香川が跳んだ。ヘディングに突き動かした極限=緊張。沸騰寸前のスタジアムに爆発起こす

ブンデスリーガ第12節、ドルトムントはホームでシャルケとの“レヴィアダービー”を行い、3-2で勝利。先制点を奪った香川真司は自身でも認めるほど珍しいヘディングでのゴールとなった。その瞬間、スタジアムの興奮はピークに達した。

text by 本田千尋 photo by Getty Images

意地であり誇り。ダービーが意味するもの

香川が跳んだ。ヘディングに突き動かした極限=緊張。沸騰寸前のスタジアムに爆発起こす
香川は「やはりダービーですし、特別な雰囲気はあった」と振り返る【写真:Getty Images】

 沸騰寸前だったジグナル・イドゥナ・パルクが暴発した。30分のことだ。

 カストロとのワンツー。ギンターが右サイドの深くに入る。クロスを送る。香川真司が跳んだ。ヘッドで叩き付けた。

「集中していましたね、しっかりミートすることを」

 渾身の一撃=ボールはフェアマンの手を掠めて、ゴールに吸い込まれていった。FCシャルケ04との“レヴィアダービー”で、ボルシア・ドルトムントが先制する。1-0。
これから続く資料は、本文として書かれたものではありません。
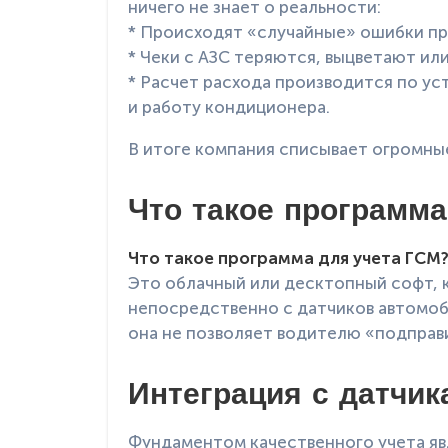
ничего не знает о реальности:
* Происходят «случайные» ошибки пр
* Чеки с АЗС теряются, выцветают ил
* Расчет расхода производится по ус
и работу кондиционера.
В итоге компания списывает огромные
Что такое программа
Что такое программа для учета ГСМ
Это облачный или десктопный софт, к
непосредственно с датчиков автомоб
она не позволяет водителю «подправ
Интеграция с датчик
Фундаментом качественного учета явл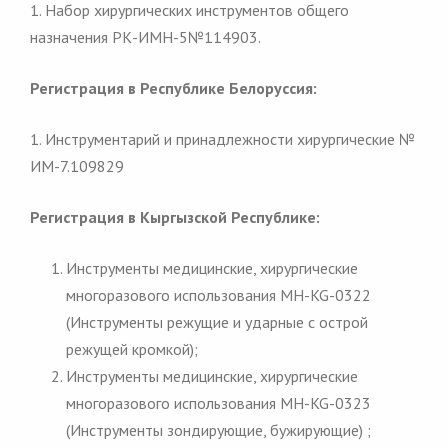
1. Набор хирургических инструментов общего
назначения РК-ИМН-5№114903.
Регистрация в Республике Белоруссия:
1. Инструментарий и принадлежности хирургические №
ИМ-7.109829
Регистрация в Кыргызской Республике:
Инструменты медицинские, хирургические
многоразового использования MH-KG-0322
(Инструменты режущие и ударные с острой
режущей кромкой);
Инструменты медицинские, хирургические
многоразового использования MH-KG-0323
(Инструменты зондирующие, бужирующие) ;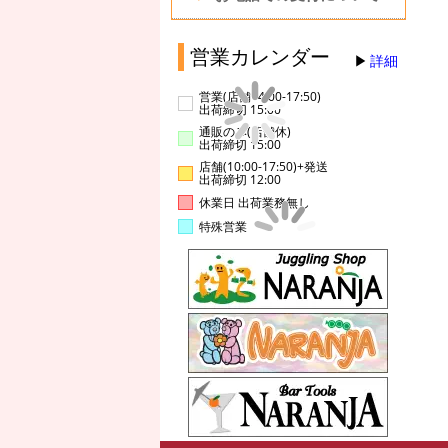
営業カレンダー
詳細
営業(店舗14:00-17:50)
出荷締切 15:00
通販のみ(店舗休)
出荷締切 15:00
店舗(10:00-17:50)+発送
出荷締切 12:00
休業日 出荷業務無し
特殊営業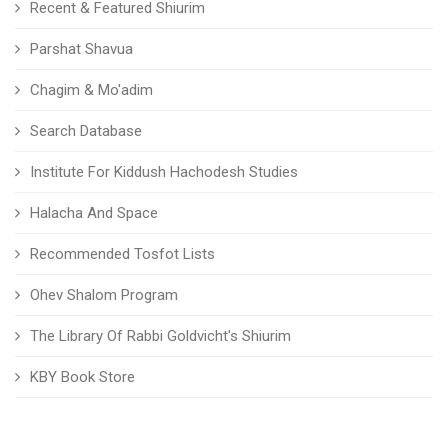
Recent & Featured Shiurim
Parshat Shavua
Chagim & Mo'adim
Search Database
Institute For Kiddush Hachodesh Studies
Halacha And Space
Recommended Tosfot Lists
Ohev Shalom Program
The Library Of Rabbi Goldvicht's Shiurim
KBY Book Store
 香川は「やはりダービーですし、特別な雰囲気はあった」と振り返る。ギュンドアンは「雰囲気はセンセーショナルなものだった」と感じた。2015年11月8日の日曜日は、「特別な」日だった。

「ダービー」とは、歴史や伝統といった小難しい話ではない。隣町のヤツらに負けたくない。ただそれだけのことだ。
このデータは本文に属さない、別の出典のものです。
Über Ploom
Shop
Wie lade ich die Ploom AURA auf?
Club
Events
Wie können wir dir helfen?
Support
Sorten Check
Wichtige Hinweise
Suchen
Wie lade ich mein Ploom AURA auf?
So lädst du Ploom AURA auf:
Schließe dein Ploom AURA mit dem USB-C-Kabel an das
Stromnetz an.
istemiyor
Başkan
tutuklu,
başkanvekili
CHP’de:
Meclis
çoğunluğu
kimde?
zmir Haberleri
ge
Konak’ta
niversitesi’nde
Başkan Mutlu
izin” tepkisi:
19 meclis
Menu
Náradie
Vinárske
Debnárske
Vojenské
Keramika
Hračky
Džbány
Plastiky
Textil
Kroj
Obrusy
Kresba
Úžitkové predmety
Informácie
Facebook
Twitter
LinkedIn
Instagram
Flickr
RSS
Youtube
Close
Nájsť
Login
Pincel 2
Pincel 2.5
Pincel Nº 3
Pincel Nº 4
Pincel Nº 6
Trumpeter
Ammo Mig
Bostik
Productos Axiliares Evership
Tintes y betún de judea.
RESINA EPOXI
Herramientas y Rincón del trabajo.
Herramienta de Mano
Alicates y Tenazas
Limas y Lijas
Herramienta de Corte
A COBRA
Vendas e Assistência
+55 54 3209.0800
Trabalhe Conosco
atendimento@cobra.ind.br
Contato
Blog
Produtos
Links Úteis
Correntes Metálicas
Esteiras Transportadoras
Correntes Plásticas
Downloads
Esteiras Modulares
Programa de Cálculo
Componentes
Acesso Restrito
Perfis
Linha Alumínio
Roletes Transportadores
 隣町のヤツらだけには――。シンプルな原理に突き動かされて、およそ8万の観衆は、試合の始まる前から沸点を抜けようとしていた。ブンデスリーガの第12節は、何かを賭けたビッグトーナメントのファイナルに姿を変えた。

 何かとは、意地であり、誇りであり、目の前のライバルを叩きのめそうとする…とにかく、闘争を呼び起こす全てのものである。